Running for Office: Brusly mayor

Joey Normand, the town’s first full-time mayor, is asking residents to grant him a fourth term in office.

Normand, in a written statement, said that during his last three terms he has helped establish stability within the town’s government, giving Brusly the opportunity to continue its growth in a controlled, high quality way.

The 65-year-old husband, and father to four children, credits that stability to a “very solid” Town Council and efficient administrative and public works staff.

“I am on the job on a daily basis which has allowed me to address the needs of the town directly and be immediately accessible to the citizens,” Normand said in the statement. “From a very solid council to an efficient administrative and public works staff, Brusly is a place that we are proud to call our home.”

Normand, an independent, is being challenged by Republican Rusty Daigle.

Over the course of his 12 years as mayor, Normand said, the town has undergone infrastructure improvements, which have included an award-winning culvert program, an “aggressive” drainage improvement program, street overlays and an emphasis on technology improvements to provide more effective response to citizen-driven complaints and issues.
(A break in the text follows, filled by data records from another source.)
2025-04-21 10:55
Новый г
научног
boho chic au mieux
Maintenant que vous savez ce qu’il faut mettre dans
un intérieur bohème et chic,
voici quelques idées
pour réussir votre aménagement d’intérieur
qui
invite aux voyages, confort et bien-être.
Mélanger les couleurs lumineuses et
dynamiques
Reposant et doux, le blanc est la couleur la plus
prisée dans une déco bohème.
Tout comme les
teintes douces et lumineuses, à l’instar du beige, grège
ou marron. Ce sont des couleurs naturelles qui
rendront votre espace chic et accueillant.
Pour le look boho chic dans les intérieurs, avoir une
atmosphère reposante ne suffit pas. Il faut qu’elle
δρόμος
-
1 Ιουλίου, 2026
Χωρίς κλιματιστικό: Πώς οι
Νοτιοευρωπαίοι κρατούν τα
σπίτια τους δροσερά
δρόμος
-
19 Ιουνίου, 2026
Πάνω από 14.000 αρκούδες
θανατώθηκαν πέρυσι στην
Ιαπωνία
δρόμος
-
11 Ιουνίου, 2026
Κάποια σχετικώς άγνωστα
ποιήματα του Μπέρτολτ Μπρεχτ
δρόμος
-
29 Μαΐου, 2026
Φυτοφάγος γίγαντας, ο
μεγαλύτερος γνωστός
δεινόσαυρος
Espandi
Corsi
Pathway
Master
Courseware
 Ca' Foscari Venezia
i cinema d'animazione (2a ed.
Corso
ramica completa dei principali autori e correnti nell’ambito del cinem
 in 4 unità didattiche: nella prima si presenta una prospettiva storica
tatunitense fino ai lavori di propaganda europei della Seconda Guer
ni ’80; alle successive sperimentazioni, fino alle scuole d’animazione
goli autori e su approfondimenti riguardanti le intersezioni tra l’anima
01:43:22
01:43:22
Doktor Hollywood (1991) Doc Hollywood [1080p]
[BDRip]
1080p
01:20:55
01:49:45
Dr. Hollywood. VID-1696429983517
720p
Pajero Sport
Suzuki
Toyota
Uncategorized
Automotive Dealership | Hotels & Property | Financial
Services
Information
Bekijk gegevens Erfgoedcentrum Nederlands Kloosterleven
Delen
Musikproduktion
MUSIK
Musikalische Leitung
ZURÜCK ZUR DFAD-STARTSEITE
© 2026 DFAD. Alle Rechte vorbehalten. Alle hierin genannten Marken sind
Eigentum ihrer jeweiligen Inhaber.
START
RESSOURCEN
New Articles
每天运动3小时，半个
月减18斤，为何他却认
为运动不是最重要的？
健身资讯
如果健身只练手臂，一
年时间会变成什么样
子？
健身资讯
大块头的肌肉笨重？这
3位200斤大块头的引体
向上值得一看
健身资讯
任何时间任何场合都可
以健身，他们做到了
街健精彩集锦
Normand said the town was also able to obtain a $2.7 million state capital outlay appropriation this year that will fund a bulk of the construction costs related to building a new police station.

“All these improvements and more have been done in a fiscally responsible way as evidenced by our discontinuing collection of property taxes in Brusly; unprecedented in our area,” he said. “We have increased our savings while increasing our services to citizens.”